Records from a data collection:
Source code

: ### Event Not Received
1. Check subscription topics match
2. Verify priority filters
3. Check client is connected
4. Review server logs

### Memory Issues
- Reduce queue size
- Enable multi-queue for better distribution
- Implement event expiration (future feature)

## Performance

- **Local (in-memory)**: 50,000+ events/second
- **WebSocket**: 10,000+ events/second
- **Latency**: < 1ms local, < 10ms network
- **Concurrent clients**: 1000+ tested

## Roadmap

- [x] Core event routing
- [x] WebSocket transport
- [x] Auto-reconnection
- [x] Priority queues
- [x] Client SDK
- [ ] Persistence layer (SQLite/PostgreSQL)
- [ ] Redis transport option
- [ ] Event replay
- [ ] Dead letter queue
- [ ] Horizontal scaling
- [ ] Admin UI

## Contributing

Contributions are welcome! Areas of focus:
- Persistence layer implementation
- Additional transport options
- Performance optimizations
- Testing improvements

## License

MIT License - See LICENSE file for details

Exercise instructions => From the records above, extract exactly and only the lines that begin at the line with "2. Verify priority filters" and stop after the line with "- **WebSocket**: 10,000+ events/second".

Result of the exercise =>
2. Verify priority filters
3. Check client is connected
4. Review server logs

### Memory Issues
- Reduce queue size
- Enable multi-queue for better distribution
- Implement event expiration (future feature)

## Performance

- **Local (in-memory)**: 50,000+ events/second
- **WebSocket**: 10,000+ events/second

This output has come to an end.